- [SUPPLIED MATERIAL]

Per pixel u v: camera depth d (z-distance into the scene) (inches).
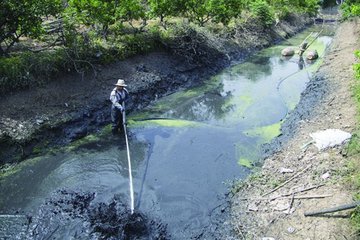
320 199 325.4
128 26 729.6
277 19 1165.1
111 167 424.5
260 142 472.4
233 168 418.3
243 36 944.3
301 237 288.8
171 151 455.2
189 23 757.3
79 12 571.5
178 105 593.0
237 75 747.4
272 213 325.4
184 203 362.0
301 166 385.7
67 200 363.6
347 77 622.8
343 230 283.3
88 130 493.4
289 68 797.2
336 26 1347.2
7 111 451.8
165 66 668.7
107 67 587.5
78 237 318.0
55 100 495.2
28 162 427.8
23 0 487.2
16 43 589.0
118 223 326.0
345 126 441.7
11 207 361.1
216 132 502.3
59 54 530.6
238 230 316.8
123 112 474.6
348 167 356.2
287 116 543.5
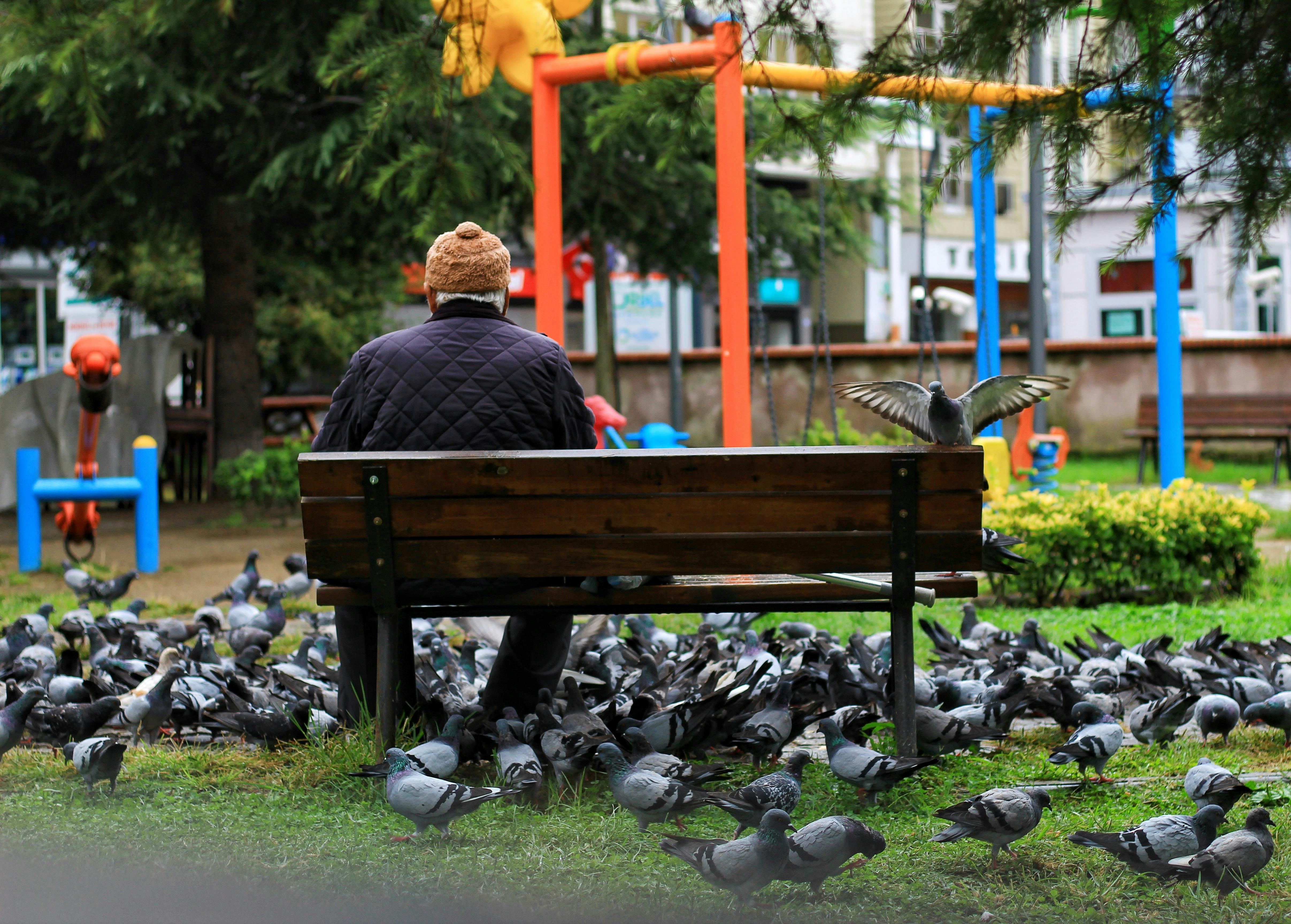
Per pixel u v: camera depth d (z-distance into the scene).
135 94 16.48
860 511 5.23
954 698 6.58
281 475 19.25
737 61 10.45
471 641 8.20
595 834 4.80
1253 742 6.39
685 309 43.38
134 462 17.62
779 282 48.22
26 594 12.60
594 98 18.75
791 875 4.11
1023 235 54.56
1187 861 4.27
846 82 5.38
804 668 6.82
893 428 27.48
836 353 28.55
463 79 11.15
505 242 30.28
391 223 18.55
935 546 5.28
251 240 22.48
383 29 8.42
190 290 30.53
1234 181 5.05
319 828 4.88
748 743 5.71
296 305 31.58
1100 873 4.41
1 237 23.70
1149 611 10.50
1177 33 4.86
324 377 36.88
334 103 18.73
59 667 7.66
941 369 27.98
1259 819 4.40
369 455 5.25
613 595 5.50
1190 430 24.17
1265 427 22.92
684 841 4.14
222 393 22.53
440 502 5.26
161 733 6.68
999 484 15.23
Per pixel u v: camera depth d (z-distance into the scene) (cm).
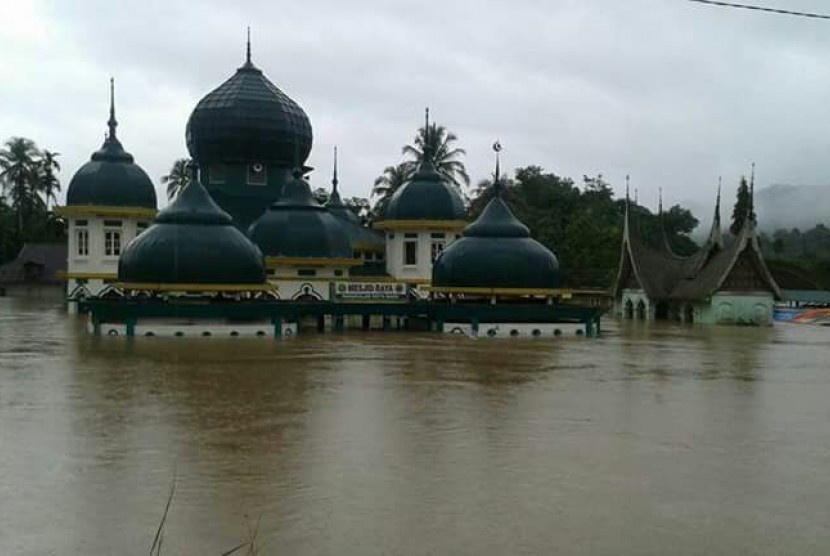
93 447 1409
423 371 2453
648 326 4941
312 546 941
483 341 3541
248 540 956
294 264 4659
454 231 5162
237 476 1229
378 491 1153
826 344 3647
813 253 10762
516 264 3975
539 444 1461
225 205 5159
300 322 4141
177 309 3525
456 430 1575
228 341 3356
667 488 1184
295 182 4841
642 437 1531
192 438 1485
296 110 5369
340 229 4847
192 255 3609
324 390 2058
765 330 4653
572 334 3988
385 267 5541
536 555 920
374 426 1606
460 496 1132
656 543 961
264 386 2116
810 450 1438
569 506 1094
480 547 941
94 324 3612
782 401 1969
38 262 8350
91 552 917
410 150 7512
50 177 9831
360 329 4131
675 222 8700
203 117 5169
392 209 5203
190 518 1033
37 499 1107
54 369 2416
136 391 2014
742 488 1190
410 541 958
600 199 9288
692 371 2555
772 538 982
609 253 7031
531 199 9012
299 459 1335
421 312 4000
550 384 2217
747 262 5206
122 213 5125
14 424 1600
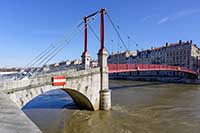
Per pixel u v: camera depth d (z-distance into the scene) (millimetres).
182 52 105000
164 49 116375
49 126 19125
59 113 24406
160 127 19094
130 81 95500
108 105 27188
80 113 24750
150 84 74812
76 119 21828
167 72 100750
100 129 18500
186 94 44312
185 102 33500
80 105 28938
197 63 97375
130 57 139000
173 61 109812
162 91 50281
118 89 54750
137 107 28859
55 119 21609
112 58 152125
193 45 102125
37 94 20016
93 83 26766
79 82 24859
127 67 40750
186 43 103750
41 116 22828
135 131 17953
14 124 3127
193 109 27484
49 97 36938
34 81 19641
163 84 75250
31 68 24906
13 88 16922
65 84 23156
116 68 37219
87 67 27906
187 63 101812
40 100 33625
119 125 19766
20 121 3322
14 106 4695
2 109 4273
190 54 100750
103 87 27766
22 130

- [TASK STATEMENT] The required output is every line above from the one with "737 61 10.45" down to the one with "941 369 27.98", restated word for word, ends included.

- [TASK OUTPUT]
737 61 10.45
471 641 8.20
595 834 4.80
1253 742 6.39
685 309 43.38
134 462 17.62
779 282 48.22
26 594 12.60
594 98 18.75
791 875 4.11
1023 235 54.56
1187 861 4.27
846 82 5.38
804 668 6.82
893 428 27.48
836 353 28.55
463 79 11.15
505 242 30.28
391 223 18.55
935 546 5.28
251 240 22.48
383 29 8.42
190 290 30.53
1234 181 5.05
319 828 4.88
748 743 5.71
296 305 31.58
1100 873 4.41
1 237 23.70
1149 611 10.50
1177 33 4.86
324 377 36.88
334 103 18.73
59 667 7.66
941 369 27.98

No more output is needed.